Ángel Algobia

Personal information
- Full name: Ángel Algobia Esteves
- Date of birth: 23 June 1999 (age 27)
- Place of birth: Velilla de San Antonio, Spain
- Height: 1.80 m (5 ft 11 in)
- Position: Midfielder

Team information
- Current team: Cultural Leonesa
- Number: 23

Youth career
- 2008–2014: Rayo Vallecano
- 2014–2015: Alcobendas
- 2015–2018: Rayo Vallecano

Senior career*
- Years: Team / Apps / (Gls)
- 2018–2020: Rayo Vallecano B / 63 / (2)
- 2020–2022: Getafe B / 58 / (3)
- 2021–2023: Getafe / 26 / (0)
- 2023–2025: Levante / 44 / (3)
- 2025–2026: AVS / 22 / (1)
- 2026–: Cultural Leonesa / 2 / (0)

= Ángel Algobia =

Spanish footballer

Ángel Algobia Esteves (born 23 June 1999) is a Spanish professional footballer who plays as a midfielder for Primera Federación club Cultural Leonesa.

==Club career==
Born in Velilla de San Antonio, Community of Madrid, Algobia joined Rayo Vallecano's youth setup in 2008, aged nine. He left in 2014 and joined Alcobendas CF, but returned to Rayo in the following year.

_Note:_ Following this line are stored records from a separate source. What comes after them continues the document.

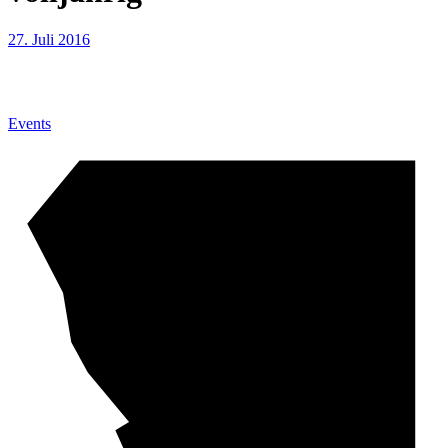
27. Juli 2016
Events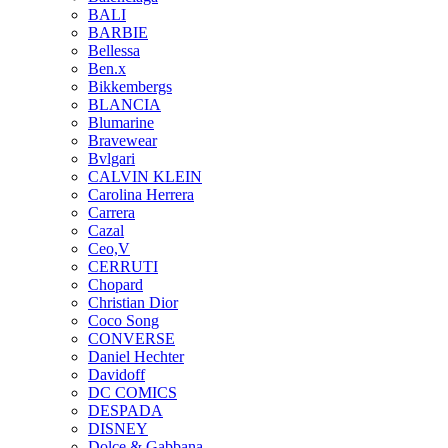
BALI
BARBIE
Bellessa
Ben.x
Bikkembergs
BLANCIA
Blumarine
Bravewear
Bvlgari
CALVIN KLEIN
Carolina Herrera
Carrera
Cazal
Ceo,V
CERRUTI
Chopard
Christian Dior
Coco Song
CONVERSE
Daniel Hechter
Davidoff
DC COMICS
DESPADA
DISNEY
Dolce & Gabbana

Algobia made his senior debut with Rayo's reserves on 26 August 2018, starting in a 2–1 Tercera División home win over CD San Fernando de Henares. He scored his first goal as a senior on 21 October, netting the opener in a 3–3 away draw against CF San Agustín del Guadalix, and finished the campaign as an undisputed starter.

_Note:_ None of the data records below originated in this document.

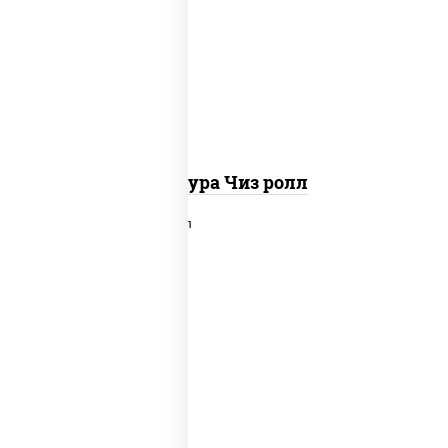
рис, нори, сыр сливочный, сухари
панировочные
Темпура Чиз ролл
рис, нори, сыр сливочный, лосось
слабосоленый, икра "масаго", сухари
панировочные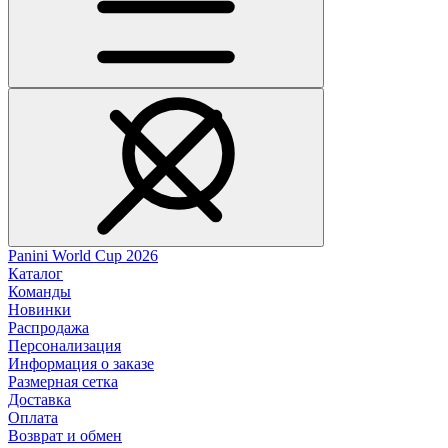
Panini World Cup 2026
Каталог
Команды
Новинки
Распродажа
Персонализация
Информация о заказе
Размерная сетка
Доставка
Оплата
Возврат и обмен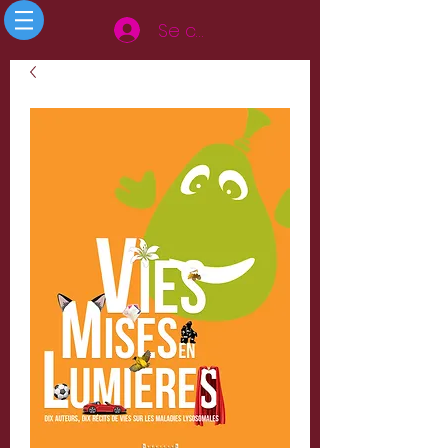
Se connecter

Algobia left Rayo on 13 August 2020, and moved to Getafe CF five days later, being assigned to the B-team in Segunda División B. He made his first team debut with the latter on 30 November 2021, starting in a 5–1 away routing of CFJ Mollerussa, for the season's Copa del Rey.

On 11 August 2022, after impressing manager Quique Sánchez Flores during the pre-season, Algobia signed a professional contract and was definitely promoted to the main squad in La Liga. He made his first team debut on 11 September, starting in a 2–1 home win over Real Sociedad.

On 10 August 2023, Algobia signed a two-year contract with Segunda División side Levante UD.